--- Document extract Enclosed Below ---

A recent news story sticks in Representative Maney’s mind as he talks about the Baker Act and the need to change the way Florida deals with mental health issues. In Indian River County, in south Florida, a sheriff’s deputy shot and killed a man who had a mental health crisis inside a local hospital. The man pulled a pair of scissors and began to threaten people. According to Maney the man had been taken in for a Baker Act after he threatened to hang himself and was left in the hospital without psychiatric care for more than a day.
It’s one of hundreds of stories about the state of mental health in Florida which have convinced Representative Maney of one thing – the system is broken and the Baker and Marchman Acts don’t work to protect people with mental health issues or the people around them.
Florida’s Baker Act Does Not Work – And Rep Maney Has a Plan to Fix It.
Many years on the bench as a judge gave Representative Maney insight into the dysfunction and inefficiency of Florida’s mental health infrastructure.
He knows one thing – Florida’s Baker Act is broken. It needs a complete overhaul.
“The [Current version of the Baker Act Law] does not serve the public well,” Maney said, “It doesn’t work well for law enforcement. And as we have seen, it’s a dangerous situation for people in crisis and law enforcement. We’ve had officers killed – one in Niceville, and officers killed in Fort Walton Beach… It’s overburdening our emergency rooms in our hospitals, particularly the Fort Walton Beach Hospital, because that is the licensed receiving facility. It’s overburdening the emergency room in particular as they try to process those people and heart attacks and car wrecks and children falling out of trees or workers getting injured on the job… Psychiatrists are not always available, and the patient ends up waiting in the emergency room. That can be a real distraction when doctors and nurses are trying to take care of other patients.”
As the Baker Act law currently works, a person gets stabilized and then released, which Maney knows from experience doesn’t work for the patient, their families or the community. This reality has everything to do with the fact that we are spending lots of money in the wrong place. Instead of putting money into mental health support, we spend the money on incarcerating the mentally ill, Maney believes.
“We’re spending an awful lot of money on the [corrections] system without really affecting the welfare of the mentally ill individual, the family, law enforcement, or the taxpayer. What I want to do is build a system that provides free crisis support and post-crisis resources so that people aren’t cycling through the system repeatedly.”

--- End of Enclosed Document extract ---
--- Data extract Enclosed Below ---

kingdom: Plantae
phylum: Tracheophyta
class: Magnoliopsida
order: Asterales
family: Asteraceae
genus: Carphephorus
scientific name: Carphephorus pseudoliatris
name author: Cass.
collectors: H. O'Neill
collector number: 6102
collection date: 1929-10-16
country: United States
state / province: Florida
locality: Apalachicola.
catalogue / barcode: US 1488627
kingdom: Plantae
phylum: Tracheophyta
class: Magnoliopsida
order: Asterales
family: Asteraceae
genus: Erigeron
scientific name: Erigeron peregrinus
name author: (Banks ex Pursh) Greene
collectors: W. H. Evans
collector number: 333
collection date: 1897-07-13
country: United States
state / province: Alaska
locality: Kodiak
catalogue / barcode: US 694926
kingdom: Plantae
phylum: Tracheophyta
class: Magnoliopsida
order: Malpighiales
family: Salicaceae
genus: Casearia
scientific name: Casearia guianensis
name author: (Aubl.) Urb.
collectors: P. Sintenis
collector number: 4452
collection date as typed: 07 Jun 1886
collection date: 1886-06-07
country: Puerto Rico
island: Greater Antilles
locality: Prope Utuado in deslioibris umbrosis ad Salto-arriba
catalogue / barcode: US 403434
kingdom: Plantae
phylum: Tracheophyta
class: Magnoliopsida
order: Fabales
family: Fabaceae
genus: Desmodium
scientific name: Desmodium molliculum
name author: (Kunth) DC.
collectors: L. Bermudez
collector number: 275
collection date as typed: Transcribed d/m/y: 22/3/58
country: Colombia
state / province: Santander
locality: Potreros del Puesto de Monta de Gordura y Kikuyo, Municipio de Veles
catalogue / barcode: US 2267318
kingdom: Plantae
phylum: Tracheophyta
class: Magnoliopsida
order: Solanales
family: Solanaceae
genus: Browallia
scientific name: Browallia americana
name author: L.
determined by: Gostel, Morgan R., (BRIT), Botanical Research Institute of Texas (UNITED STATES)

--- End of Enclosed Data extract ---

Work order — Resume the article on Florida's Baker Act, picking up right after its final sentence.

Output —
Instead of the current program, which could cynically be viewed as a catch, put in jail, release and repeat program – Representative Maney envisions a network of mental health diversion programs like the State of Florida and Okaloosa County set up as a joint project in 2020.
Representative Maney says that the program, which can host up to 15 people, is always at capacity. The budget, not yet signed by Governor DeSantis, allocates $350,000 for the upkeep of the mental health diversion program in Fort Walton Beach. Representative Maney says that we need to do much more to reduce the number of people in a mental health crisis in Niceville, Okaloosa County and Florida. Doing so, he believes, will reduce their burden as a jailed population on the taxpayer.
A Roadblock in the Plan Means Another Year To Wait For A Chance At Baker Act Overhaul
While it made it through some of the numerous hoops a bill has to jump through to become law, HB 1143 didn’t make it to the finish line. Despite the fact HB 1143 won’t be wholly implemented, pieces of the bill made it into other representatives’ bills and passed.

State Representative Linda Chaney
One piece of Representative Maney’s bill, which concerned the Baker Acting of minor children, made it into a bill by Rep Linda Chaney. Chaney, the Florida State Representative from Pinellas County, a fellow Republican, added a provision of HB 1143 which requires law enforcement officers, to use “the least restrictive means possible” when taking a child into custody in a Baker Act proceeding.
“What Representative Chaney did was a good partial step, and it got through,” Rep Maney said, “But I will be back next year… I will go back and build on that and get the remaining reforms throughout that I think are important.”